> PROBLEM DETAILS: Copy out all of the lines below word for word.

> DATA TO PROCESS:

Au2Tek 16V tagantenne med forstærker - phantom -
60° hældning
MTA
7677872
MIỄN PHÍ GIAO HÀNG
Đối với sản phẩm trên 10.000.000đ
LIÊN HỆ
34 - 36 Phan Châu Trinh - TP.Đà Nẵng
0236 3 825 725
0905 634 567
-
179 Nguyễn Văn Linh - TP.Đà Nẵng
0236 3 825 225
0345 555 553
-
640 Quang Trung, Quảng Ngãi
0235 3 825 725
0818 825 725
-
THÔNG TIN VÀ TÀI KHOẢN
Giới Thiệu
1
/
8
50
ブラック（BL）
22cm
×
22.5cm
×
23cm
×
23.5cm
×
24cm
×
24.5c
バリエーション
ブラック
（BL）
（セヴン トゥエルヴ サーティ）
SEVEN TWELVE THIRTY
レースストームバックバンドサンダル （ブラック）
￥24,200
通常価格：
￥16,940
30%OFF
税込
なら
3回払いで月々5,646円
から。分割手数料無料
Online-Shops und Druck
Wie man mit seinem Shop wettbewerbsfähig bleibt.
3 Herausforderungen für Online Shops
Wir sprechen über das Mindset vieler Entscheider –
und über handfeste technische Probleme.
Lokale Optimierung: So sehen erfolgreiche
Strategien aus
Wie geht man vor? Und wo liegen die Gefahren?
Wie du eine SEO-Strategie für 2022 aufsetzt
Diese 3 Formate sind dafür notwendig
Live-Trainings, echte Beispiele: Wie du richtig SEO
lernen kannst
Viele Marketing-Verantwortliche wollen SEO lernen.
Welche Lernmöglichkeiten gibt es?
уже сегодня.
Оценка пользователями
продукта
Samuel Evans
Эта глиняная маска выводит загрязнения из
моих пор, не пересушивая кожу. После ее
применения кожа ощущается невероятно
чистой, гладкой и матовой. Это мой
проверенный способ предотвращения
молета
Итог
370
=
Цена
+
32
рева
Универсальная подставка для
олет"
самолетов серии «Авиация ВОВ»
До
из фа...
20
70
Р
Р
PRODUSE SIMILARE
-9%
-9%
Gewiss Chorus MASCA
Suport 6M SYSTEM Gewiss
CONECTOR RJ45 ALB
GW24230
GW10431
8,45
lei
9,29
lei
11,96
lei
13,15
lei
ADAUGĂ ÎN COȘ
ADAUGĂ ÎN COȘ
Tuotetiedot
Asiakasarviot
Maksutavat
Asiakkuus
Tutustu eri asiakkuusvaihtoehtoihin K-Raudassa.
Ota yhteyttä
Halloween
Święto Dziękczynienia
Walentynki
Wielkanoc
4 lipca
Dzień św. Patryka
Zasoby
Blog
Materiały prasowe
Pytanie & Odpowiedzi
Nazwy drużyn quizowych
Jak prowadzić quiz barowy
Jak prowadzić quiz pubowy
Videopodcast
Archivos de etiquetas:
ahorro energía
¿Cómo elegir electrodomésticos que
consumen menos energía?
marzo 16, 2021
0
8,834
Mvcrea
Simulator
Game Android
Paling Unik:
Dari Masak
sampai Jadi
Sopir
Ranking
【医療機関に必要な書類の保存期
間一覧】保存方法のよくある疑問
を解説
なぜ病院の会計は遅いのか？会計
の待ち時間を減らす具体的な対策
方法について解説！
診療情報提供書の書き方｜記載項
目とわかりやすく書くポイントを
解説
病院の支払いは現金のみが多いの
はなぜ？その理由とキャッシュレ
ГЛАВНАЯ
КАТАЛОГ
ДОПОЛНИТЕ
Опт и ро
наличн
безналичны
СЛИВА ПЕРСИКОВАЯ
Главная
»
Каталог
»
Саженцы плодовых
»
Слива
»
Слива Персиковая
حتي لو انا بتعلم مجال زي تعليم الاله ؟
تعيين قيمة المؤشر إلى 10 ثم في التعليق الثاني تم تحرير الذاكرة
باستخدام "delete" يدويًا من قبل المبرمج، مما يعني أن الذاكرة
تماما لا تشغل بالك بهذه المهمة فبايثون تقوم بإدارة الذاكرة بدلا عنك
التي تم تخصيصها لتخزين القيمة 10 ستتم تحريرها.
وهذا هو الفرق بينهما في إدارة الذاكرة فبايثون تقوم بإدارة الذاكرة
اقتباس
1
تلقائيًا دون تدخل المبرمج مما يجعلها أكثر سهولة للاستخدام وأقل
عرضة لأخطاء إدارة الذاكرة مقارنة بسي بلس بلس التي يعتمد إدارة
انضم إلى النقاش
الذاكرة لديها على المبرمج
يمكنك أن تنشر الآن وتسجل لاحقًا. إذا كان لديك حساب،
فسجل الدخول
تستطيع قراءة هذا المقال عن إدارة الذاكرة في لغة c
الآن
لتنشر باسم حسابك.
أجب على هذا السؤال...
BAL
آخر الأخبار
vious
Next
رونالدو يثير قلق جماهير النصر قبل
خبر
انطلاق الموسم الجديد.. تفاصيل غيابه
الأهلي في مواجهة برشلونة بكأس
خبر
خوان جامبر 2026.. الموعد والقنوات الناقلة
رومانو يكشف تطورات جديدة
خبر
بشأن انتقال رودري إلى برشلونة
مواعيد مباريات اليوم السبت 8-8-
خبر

> RESULT OF THIS EXERCISE:
Au2Tek 16V tagantenne med forstærker - phantom -
60° hældning
MTA
7677872
MIỄN PHÍ GIAO HÀNG
Đối với sản phẩm trên 10.000.000đ
LIÊN HỆ
34 - 36 Phan Châu Trinh - TP.Đà Nẵng
0236 3 825 725
0905 634 567
-
179 Nguyễn Văn Linh - TP.Đà Nẵng
0236 3 825 225
0345 555 553
-
640 Quang Trung, Quảng Ngãi
0235 3 825 725
0818 825 725
-
THÔNG TIN VÀ TÀI KHOẢN
Giới Thiệu
1
/
8
50
ブラック（BL）
22cm
×
22.5cm
×
23cm
×
23.5cm
×
24cm
×
24.5c
バリエーション
ブラック
（BL）
（セヴン トゥエルヴ サーティ）
SEVEN TWELVE THIRTY
レースストームバックバンドサンダル （ブラック）
￥24,200
通常価格：
￥16,940
30%OFF
税込
なら
3回払いで月々5,646円
から。分割手数料無料
Online-Shops und Druck
Wie man mit seinem Shop wettbewerbsfähig bleibt.
3 Herausforderungen für Online Shops
Wir sprechen über das Mindset vieler Entscheider –
und über handfeste technische Probleme.
Lokale Optimierung: So sehen erfolgreiche
Strategien aus
Wie geht man vor? Und wo liegen die Gefahren?
Wie du eine SEO-Strategie für 2022 aufsetzt
Diese 3 Formate sind dafür notwendig
Live-Trainings, echte Beispiele: Wie du richtig SEO
lernen kannst
Viele Marketing-Verantwortliche wollen SEO lernen.
Welche Lernmöglichkeiten gibt es?
уже сегодня.
Оценка пользователями
продукта
Samuel Evans
Эта глиняная маска выводит загрязнения из
моих пор, не пересушивая кожу. После ее
применения кожа ощущается невероятно
чистой, гладкой и матовой. Это мой
проверенный способ предотвращения
молета
Итог
370
=
Цена
+
32
рева
Универсальная подставка для
олет"
самолетов серии «Авиация ВОВ»
До
из фа...
20
70
Р
Р
PRODUSE SIMILARE
-9%
-9%
Gewiss Chorus MASCA
Suport 6M SYSTEM Gewiss
CONECTOR RJ45 ALB
GW24230
GW10431
8,45
lei
9,29
lei
11,96
lei
13,15
lei
ADAUGĂ ÎN COȘ
ADAUGĂ ÎN COȘ
Tuotetiedot
Asiakasarviot
Maksutavat
Asiakkuus
Tutustu eri asiakkuusvaihtoehtoihin K-Raudassa.
Ota yhteyttä
Halloween
Święto Dziękczynienia
Walentynki
Wielkanoc
4 lipca
Dzień św. Patryka
Zasoby
Blog
Materiały prasowe
Pytanie & Odpowiedzi
Nazwy drużyn quizowych
Jak prowadzić quiz barowy
Jak prowadzić quiz pubowy
Videopodcast
Archivos de etiquetas:
ahorro energía
¿Cómo elegir electrodomésticos que
consumen menos energía?
marzo 16, 2021
0
8,834
Mvcrea
Simulator
Game Android
Paling Unik:
Dari Masak
sampai Jadi
Sopir
Ranking
【医療機関に必要な書類の保存期
間一覧】保存方法のよくある疑問
を解説
なぜ病院の会計は遅いのか？会計
の待ち時間を減らす具体的な対策
方法について解説！
診療情報提供書の書き方｜記載項
目とわかりやすく書くポイントを
解説
病院の支払いは現金のみが多いの
はなぜ？その理由とキャッシュレ
ГЛАВНАЯ
КАТАЛОГ
ДОПОЛНИТЕ
Опт и ро
наличн
безналичны
СЛИВА ПЕРСИКОВАЯ
Главная
»
Каталог
»
Саженцы плодовых
»
Слива
»
Слива Персиковая
حتي لو انا بتعلم مجال زي تعليم الاله ؟
تعيين قيمة المؤشر إلى 10 ثم في التعليق الثاني تم تحرير الذاكرة
باستخدام "delete" يدويًا من قبل المبرمج، مما يعني أن الذاكرة
تماما لا تشغل بالك بهذه المهمة فبايثون تقوم بإدارة الذاكرة بدلا عنك
التي تم تخصيصها لتخزين القيمة 10 ستتم تحريرها.
وهذا هو الفرق بينهما في إدارة الذاكرة فبايثون تقوم بإدارة الذاكرة
اقتباس
1
تلقائيًا دون تدخل المبرمج مما يجعلها أكثر سهولة للاستخدام وأقل
عرضة لأخطاء إدارة الذاكرة مقارنة بسي بلس بلس التي يعتمد إدارة
انضم إلى النقاش
الذاكرة لديها على المبرمج
يمكنك أن تنشر الآن وتسجل لاحقًا. إذا كان لديك حساب،
فسجل الدخول
تستطيع قراءة هذا المقال عن إدارة الذاكرة في لغة c
الآن
لتنشر باسم حسابك.
أجب على هذا السؤال...
BAL
آخر الأخبار
vious
Next
رونالدو يثير قلق جماهير النصر قبل
خبر
انطلاق الموسم الجديد.. تفاصيل غيابه
الأهلي في مواجهة برشلونة بكأس
خبر
خوان جامبر 2026.. الموعد والقنوات الناقلة
رومانو يكشف تطورات جديدة
خبر
بشأن انتقال رودري إلى برشلونة
مواعيد مباريات اليوم السبت 8-8-
خبر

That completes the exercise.